- Born: 9 August
- Occupations: Voice actress; singer;
- Years active: 2021–present
- Employer: I'm Enterprise
- Notable work: Gakuen Idolmaster as Temari Tsukimura; Magical Sisters LuluttoLilly as Rui Nonoyama/Lulu Mashū; Ghost Concert: Missing Songs as Kaede Saionji;

= Nao Ojika =

Japanese voice actress and singer

Nao Ojika (小鹿 なお, Ojika Nao) is a Japanese voice actress and singer from Nagoya, affiliated with I'm Enterprise. She has starred as Temari Tsukimura in Gakuen Idolmaster, Rui Nonoyama/Lulu Mashū in Magical Sisters LuluttoLilly, and Kaede Saionji in Ghost Concert: Missing Songs.

==Biography==
Nao Ojika, a native of Nagoya, was born on 9 August. During her youth, she enjoyed reading textbooks for class, was interested in acting, and had aspirations of being a musician and narrator; this inspired her to become a voice actor. Although originally interested in evening anime song performers like Porno Graffitti, Scandal, Sid, and Spyair, she shifted towards rock bands with male vocals by high school, including 04 Limited Sazabys, The Oral Cigarettes, and Uverworld. She attended the Japan Narration Acting Institute Nagoya School for three years and passed the annual office affiliation examination. She joined I'm Enterprise on 1 April 2019.

In March 2024, it was announced Ojika would star as Temari Tsukimura, a major character of Gakuen Idolmaster, a spinoff of The Idolmaster franchise. Her Idolmaster singles, "Luna Say Maybe", "Ivy", and "Kanaetai, Kotabakari", charted respectively at #22, #25, and #18 at the Oricon Digital Singles Chart, as well as #27, #26, and #23 at the Billboard Japan Download Songs Chart.

In October 2025, Ojika was cast as Rui Nonoyama/Lulu Mashū, one of the two protagonists of Magical Sisters LuluttoLilly. She also starred as Kaede Saionji in Ghost Concert: Missing Songs.
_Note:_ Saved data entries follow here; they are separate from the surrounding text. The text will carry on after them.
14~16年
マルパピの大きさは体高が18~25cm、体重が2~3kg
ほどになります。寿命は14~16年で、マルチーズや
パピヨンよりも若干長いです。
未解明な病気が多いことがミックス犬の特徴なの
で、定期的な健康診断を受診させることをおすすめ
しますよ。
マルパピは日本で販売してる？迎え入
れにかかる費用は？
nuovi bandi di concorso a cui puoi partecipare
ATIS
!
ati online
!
She released two digital photobooks, Nao kara and Aoi to Nao kara (alongside her Idolmaster co-star Aoi Nagatsuki), with Shueisha in February 2026. She also hosts Radio Dot Ai: Nao Ojika no Ojika no Oji-kan! on Chō! A&G+.
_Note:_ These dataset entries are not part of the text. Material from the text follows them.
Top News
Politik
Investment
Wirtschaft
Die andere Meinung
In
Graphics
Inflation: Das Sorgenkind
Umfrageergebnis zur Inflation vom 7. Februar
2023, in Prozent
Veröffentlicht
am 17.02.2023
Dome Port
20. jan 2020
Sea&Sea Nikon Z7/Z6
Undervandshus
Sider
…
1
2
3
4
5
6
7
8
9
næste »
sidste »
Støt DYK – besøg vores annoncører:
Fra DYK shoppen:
Ojika's special skill is dancing; she attended a dance club in high school and, as revealed in a 2024 LisAni! interview that she added it to her profile as a strength in a work that includes live performances. He holds a regular driver's license as a qualification, and her dialect is Nagoya dialect.

==Filmography==
===Television animation===

| Year | Title | Role | Ref. |
|---|---|---|---|
| 2021 | Blue Period | Woman |  |
| 2022 | A Couple of Cuckoos | Amusement Park Guest |  |
| 2022 | My Stepmom's Daughter Is My Ex | Yume's Friend |  |
| 2023 | Insomniacs After School | Schoolgirl |  |
| 2023 | My Love Story with Yamada-kun at Lv999 | Tousei High School Student |  |
| 2023 | Oshi no Ko | Clerk (Episode 22) |  |
| 2023 | The Dangers in My Heart | Maimai |  |
| 2024 | Blue Box | Eimei Sports Club Member |  |
| 2024 | Villainess Level 99 | Student |  |
| 2025 | Magical Sisters LuluttoLilly | Rui Nonoyama/Lulu Mashū |  |
| 2026 | Ghost Concert: Missing Songs | Kaede Saionji |  |
| 2026 | A Hundred Scenes of Awajima | Nurse |  |
| 2026 | Tamon's B-Side | Event Audience |  |
| 2027 | Fall in Love, You False Angels | Otogi Katsura |  |

===Video games===

| Year | Title | Role | Ref. |
| 2022 | Goddess of Victory: Nikke | Ein |  |
| 2024 | Gakuen Idolmaster | Temari Tsukimura |  |
| 2025 | Chaos Zero Nightmare | Priscilla |  |
| 2026 | Kugayama Shiori's Death Diary | Shiori Kugayama |  |
| Crymelight | Mad |  |

==Discography==

Title: Year; Peak chart positions; Album
JPN Dig.: JPN DL
"Luna Say Maybe" (stylized as "Luna say maybe"): 2024; 22; 27; Non-album singles
"Ivy" (アイヴイ): 25; 26
"Kanaetai, Kotabakari" (叶えたい、ことばかり): 18; 23
"—" denotes releases that did not chart or were not released in that region.